A vida em primeiro lugar
Maria Aparecida Meloni - Papá

A vida em primeiro lugar

25/8/2020

O coronavírus, mal invisível que está determinando o isolamento de um quinto da população da terra, a paralisação das atividades econômicas e levando o assombro da morte a milhares de pessoas, é o maior desafio que a humanidade enfrenta desde a 2ª guerra mundial.

No Brasil, a situação é ainda mais grave e ameaçadora, já que além da profunda desigualdade social, nos últimos anos, assistimos à revogação, um a um, dos direitos sociais conquistados a partir da Constituição Federal de 1988, como a revogação dos direitos trabalhistas, a reforma da previdência, o desmonte da assistência social e de outras políticas de atenção aos mais necessitados. Vimos os cortes nos investimentos em saúde (20 bilhões só em 2019), em educação, pesquisa, saneamento, moradia e outros, por imposição da Emenda 95, que instituiu o teto dos gastos no Setor Público.
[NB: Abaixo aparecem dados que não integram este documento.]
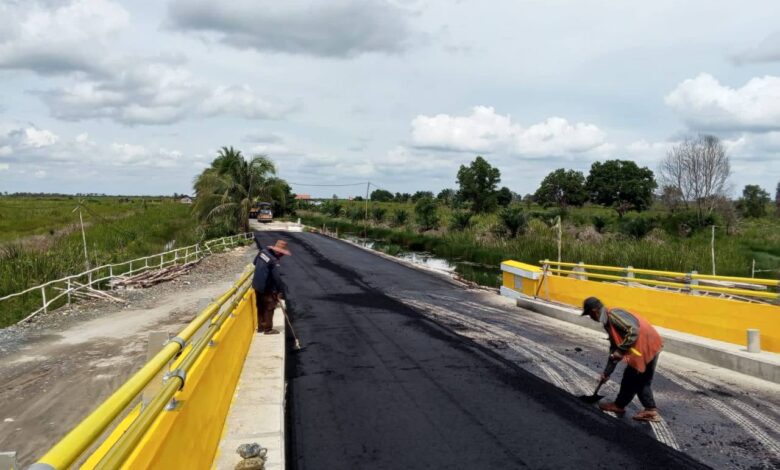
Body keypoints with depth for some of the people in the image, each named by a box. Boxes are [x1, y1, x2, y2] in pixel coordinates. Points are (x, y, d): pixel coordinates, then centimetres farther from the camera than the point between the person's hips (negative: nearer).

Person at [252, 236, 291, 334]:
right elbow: (277, 278, -26)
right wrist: (281, 290, -17)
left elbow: (255, 262, 15)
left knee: (260, 307, 21)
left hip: (257, 285, 8)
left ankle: (260, 327, 34)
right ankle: (268, 329, 18)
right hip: (266, 288, -8)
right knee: (269, 308, 8)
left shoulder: (263, 251, -2)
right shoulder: (274, 262, -26)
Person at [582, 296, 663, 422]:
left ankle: (619, 405, 21)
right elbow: (614, 348, 21)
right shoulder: (608, 322, 17)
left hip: (646, 347, -10)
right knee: (641, 381, 16)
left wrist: (621, 350, -20)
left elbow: (634, 330, -27)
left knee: (630, 378, 6)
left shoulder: (613, 315, -15)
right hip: (648, 347, 10)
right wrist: (607, 372, 23)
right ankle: (650, 410, 20)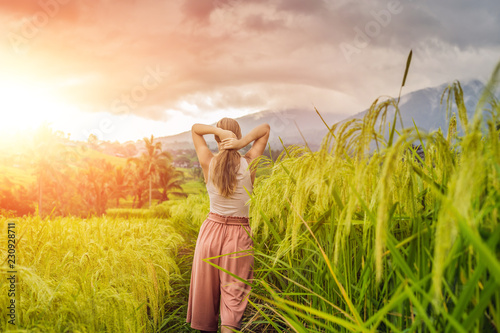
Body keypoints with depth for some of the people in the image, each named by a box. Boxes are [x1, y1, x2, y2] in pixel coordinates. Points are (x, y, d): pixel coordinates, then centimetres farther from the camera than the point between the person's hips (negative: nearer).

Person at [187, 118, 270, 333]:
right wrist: (242, 142, -10)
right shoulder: (249, 164, -7)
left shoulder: (209, 163, -6)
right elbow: (265, 129, 5)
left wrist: (219, 131, -9)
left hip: (211, 229, 1)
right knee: (234, 293, 1)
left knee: (206, 289, 14)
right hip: (239, 234, -1)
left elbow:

A ilusão de “eficiência” de um Estado mínimo (ou até de “Estado nenhum” como muitos defendem) parecia a panaceia que nos salvaria de todos os males. Mas a história é pródiga em mostrar que os neoliberais que professam a fé única no deus mercado, querem mesmo é um Estado mínimo, para o cidadão, e máximo, para o capital financeiro, (e mais um vez, a crise provocada pelo coronavírus está confirmando que o mercado não vive sem o Estado).

Neste momento, a AFFEMG conclama os Associados e suas famílias a praticarem, com disciplina e tranquilidade, o isolamento social como nos recomenda as autoridades de saúde, pois esta é a única defesa que está ao nosso alcance agora. Não cairemos na armadilha sórdida que tentam induzir um falso dilema: “a VIDA ou a economia.” O primado da VIDA se impõe e é a economia que está a serviço da VIDA. Não o contrário! Vamos sair mais fortes desta tormenta.

O recolhimento e o silêncio do isolamento nos convidam à reflexão sobre o caminho trilhado até aqui. Ao constatar o desmonte do serviço público, as privatizações que empobreceram o país e só beneficiaram o grande capital, o sucateamento do sistema público de saúde, a imposição do teto de gastos em áreas essenciais como a educação, o corte de verbas das universidades e seus centros de pesquisa, os milhares de Servidores do Estado brasileiro que agora, mesmo sem equipamentos básicos, precisam estar à frente desta guerra, atendendo doentes, orientando e assistindo a população mais pobre, buscando recursos para que o Estado possa ter condições de cumprir o seu papel, essencial e indelegável, vamos concluir que é urgente corrigir o rumo, virar para uma outra direção, que leve ao fortalecimento do Estado, à valorização daqueles que escolheram trabalhar pelo bem comum e à construção de uma sociedade mais solidária e fraterna.